§ Extracted records:
---+---

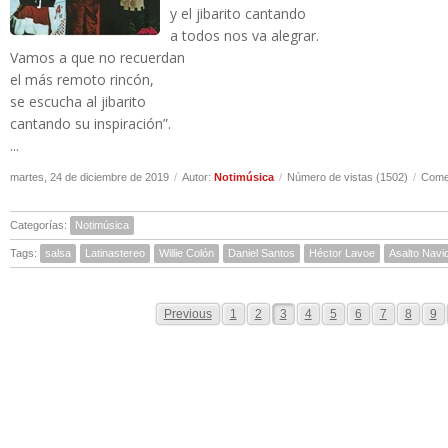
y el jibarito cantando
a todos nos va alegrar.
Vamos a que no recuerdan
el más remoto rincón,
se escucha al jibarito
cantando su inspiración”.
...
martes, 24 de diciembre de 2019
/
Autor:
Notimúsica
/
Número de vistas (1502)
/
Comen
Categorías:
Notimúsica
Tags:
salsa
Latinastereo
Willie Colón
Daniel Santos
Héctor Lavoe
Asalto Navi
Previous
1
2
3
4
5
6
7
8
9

---+---

§ Assignment: Among the lines above, find the ones containing "jibarito" and copy them.

§ Answer for the task:
y el jibarito cantando
se escucha al jibarito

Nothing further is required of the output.